* **What is being asked**: Please return the lines, both ends included, that run from the one containing "image of ovarian" to the last line of the data below, exactly and alone.

Dataset excerpts
<<<<

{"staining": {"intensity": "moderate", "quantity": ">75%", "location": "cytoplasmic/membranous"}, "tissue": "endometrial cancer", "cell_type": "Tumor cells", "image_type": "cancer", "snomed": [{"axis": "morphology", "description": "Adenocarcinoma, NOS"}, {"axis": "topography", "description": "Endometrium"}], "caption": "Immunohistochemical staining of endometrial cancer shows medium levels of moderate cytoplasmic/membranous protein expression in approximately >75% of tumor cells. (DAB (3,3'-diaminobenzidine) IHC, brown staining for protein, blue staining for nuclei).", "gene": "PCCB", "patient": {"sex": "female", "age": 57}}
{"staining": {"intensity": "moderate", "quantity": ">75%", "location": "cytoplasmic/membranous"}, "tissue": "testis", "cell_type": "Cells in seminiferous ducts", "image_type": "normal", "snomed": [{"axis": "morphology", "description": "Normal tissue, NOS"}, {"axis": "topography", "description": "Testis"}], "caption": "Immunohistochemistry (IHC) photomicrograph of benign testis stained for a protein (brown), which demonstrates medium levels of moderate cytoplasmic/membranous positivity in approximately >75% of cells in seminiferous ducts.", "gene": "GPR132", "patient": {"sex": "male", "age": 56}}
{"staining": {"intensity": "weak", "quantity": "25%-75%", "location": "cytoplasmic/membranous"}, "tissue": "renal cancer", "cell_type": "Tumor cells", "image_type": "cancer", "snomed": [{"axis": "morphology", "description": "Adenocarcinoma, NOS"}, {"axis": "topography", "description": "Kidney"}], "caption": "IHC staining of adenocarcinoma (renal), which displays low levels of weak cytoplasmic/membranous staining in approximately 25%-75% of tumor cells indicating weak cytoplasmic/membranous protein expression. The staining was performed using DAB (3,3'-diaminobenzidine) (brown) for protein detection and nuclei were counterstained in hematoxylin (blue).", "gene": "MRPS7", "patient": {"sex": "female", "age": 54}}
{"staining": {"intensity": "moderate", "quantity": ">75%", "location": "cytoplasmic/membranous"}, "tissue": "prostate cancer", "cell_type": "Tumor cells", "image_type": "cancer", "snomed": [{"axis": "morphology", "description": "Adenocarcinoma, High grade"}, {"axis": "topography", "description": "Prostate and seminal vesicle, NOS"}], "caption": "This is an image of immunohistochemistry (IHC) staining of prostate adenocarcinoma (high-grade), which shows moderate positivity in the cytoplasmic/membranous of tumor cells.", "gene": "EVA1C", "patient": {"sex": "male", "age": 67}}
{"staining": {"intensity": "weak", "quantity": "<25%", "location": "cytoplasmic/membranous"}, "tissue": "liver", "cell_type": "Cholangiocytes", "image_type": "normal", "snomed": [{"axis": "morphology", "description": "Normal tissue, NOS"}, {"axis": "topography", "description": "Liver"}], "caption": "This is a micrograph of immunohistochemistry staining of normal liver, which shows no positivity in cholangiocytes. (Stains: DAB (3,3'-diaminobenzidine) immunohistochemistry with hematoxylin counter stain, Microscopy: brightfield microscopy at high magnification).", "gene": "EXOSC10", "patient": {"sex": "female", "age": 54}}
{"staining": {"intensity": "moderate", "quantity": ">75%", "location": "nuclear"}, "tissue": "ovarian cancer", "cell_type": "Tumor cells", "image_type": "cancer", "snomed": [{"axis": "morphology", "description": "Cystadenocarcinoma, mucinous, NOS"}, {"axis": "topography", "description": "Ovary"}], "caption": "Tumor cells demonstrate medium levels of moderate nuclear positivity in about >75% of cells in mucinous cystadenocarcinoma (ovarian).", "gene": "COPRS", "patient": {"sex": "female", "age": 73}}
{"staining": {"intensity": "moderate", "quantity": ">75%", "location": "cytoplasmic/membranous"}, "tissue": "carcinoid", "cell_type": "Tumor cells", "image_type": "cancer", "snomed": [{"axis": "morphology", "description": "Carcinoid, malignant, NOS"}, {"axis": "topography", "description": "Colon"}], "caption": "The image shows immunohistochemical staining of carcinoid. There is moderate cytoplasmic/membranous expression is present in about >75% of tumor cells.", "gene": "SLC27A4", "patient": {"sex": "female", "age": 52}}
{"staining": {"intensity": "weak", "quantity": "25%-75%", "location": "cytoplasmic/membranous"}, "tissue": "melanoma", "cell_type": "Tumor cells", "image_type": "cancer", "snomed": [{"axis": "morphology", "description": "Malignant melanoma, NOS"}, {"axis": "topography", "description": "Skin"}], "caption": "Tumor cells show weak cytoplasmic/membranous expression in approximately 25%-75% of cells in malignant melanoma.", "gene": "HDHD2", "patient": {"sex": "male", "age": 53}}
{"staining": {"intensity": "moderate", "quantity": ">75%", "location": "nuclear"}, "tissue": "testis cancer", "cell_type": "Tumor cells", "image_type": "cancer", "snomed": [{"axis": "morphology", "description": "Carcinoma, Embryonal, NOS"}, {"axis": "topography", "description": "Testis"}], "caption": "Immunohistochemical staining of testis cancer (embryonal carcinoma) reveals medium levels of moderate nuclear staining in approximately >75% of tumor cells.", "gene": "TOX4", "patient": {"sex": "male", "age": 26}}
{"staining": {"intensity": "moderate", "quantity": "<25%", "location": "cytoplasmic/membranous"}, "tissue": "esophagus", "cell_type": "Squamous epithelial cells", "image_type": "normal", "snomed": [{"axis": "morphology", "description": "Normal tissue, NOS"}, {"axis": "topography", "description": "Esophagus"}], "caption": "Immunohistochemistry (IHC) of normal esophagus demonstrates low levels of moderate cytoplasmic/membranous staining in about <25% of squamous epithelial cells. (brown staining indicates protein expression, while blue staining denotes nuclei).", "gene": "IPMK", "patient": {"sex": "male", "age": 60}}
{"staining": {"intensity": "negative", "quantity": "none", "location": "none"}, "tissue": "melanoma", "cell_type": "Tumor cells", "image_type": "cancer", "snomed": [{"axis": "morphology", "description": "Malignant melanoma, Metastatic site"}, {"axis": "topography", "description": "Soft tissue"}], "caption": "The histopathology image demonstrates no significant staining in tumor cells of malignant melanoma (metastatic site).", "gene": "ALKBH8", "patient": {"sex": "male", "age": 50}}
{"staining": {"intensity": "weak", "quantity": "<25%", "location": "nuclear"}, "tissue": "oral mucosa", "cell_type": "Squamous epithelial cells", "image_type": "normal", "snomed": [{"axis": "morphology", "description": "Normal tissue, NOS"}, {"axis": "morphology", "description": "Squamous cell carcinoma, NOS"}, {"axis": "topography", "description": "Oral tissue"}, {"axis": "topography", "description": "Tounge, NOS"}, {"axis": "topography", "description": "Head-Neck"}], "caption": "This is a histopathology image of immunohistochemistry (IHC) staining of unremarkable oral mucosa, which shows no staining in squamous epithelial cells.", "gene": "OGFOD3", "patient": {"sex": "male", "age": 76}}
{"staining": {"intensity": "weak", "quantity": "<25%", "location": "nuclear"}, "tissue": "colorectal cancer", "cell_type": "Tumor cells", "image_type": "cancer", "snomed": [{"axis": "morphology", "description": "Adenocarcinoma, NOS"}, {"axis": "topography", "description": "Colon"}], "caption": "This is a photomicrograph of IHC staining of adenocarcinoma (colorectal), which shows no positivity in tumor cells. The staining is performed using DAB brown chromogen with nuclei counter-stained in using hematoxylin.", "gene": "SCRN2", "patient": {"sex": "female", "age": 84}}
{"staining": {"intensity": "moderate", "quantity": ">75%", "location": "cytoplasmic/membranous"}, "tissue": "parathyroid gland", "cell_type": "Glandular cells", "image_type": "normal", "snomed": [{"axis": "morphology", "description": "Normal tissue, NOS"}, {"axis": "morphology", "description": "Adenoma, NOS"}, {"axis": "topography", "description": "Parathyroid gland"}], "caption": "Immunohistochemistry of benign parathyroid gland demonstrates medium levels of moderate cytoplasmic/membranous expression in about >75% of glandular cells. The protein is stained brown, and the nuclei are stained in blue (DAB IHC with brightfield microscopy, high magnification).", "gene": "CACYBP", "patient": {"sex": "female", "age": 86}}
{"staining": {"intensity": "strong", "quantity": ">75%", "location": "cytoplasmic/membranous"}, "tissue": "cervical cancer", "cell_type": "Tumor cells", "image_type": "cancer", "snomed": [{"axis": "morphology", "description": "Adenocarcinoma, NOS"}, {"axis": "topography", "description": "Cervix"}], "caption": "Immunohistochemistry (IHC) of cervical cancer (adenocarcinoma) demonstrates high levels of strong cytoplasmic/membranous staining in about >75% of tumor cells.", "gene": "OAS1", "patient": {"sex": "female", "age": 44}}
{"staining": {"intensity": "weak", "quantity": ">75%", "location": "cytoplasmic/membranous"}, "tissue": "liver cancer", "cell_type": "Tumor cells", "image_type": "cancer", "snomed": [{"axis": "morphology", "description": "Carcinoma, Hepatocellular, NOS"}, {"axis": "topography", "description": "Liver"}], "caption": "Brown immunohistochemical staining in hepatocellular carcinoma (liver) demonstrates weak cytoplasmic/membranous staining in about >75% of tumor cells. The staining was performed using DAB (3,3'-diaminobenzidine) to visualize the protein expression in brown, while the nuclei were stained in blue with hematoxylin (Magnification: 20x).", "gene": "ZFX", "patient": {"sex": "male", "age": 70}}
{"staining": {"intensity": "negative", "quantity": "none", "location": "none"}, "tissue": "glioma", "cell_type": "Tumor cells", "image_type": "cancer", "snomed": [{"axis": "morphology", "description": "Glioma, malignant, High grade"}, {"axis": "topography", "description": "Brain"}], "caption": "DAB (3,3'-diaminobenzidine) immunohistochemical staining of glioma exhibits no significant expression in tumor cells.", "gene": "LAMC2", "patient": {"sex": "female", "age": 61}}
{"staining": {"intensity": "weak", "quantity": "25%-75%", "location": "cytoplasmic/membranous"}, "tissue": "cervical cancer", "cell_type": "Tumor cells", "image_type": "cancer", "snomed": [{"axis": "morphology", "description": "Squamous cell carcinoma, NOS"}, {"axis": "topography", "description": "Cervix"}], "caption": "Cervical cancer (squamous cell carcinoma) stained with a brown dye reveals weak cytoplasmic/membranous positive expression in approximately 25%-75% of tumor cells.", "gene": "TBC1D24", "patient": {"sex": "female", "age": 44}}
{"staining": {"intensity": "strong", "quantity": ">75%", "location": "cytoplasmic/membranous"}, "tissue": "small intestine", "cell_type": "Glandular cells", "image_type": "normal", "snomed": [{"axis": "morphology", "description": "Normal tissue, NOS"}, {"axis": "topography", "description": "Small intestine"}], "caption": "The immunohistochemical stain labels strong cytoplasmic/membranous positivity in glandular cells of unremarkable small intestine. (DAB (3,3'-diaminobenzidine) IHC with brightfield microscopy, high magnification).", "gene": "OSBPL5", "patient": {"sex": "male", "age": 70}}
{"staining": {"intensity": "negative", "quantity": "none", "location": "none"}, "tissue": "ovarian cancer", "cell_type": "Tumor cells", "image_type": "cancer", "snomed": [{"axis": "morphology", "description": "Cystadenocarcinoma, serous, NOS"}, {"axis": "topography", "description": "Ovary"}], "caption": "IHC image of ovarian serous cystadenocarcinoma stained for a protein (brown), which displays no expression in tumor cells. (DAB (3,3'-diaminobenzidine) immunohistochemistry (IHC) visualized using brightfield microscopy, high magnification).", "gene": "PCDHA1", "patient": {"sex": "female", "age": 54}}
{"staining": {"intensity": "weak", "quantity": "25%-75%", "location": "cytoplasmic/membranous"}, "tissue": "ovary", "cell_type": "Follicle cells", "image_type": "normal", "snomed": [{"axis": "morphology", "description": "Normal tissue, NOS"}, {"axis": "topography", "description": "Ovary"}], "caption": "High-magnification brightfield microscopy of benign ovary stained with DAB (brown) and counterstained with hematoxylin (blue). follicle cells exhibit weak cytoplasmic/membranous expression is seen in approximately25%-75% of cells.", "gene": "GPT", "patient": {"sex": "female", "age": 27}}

>>>>

* **Answer for this exercise**:
{"staining": {"intensity": "negative", "quantity": "none", "location": "none"}, "tissue": "ovarian cancer", "cell_type": "Tumor cells", "image_type": "cancer", "snomed": [{"axis": "morphology", "description": "Cystadenocarcinoma, serous, NOS"}, {"axis": "topography", "description": "Ovary"}], "caption": "IHC image of ovarian serous cystadenocarcinoma stained for a protein (brown), which displays no expression in tumor cells. (DAB (3,3'-diaminobenzidine) immunohistochemistry (IHC) visualized using brightfield microscopy, high magnification).", "gene": "PCDHA1", "patient": {"sex": "female", "age": 54}}
{"staining": {"intensity": "weak", "quantity": "25%-75%", "location": "cytoplasmic/membranous"}, "tissue": "ovary", "cell_type": "Follicle cells", "image_type": "normal", "snomed": [{"axis": "morphology", "description": "Normal tissue, NOS"}, {"axis": "topography", "description": "Ovary"}], "caption": "High-magnification brightfield microscopy of benign ovary stained with DAB (brown) and counterstained with hematoxylin (blue). follicle cells exhibit weak cytoplasmic/membranous expression is seen in approximately25%-75% of cells.", "gene": "GPT", "patient": {"sex": "female", "age": 27}}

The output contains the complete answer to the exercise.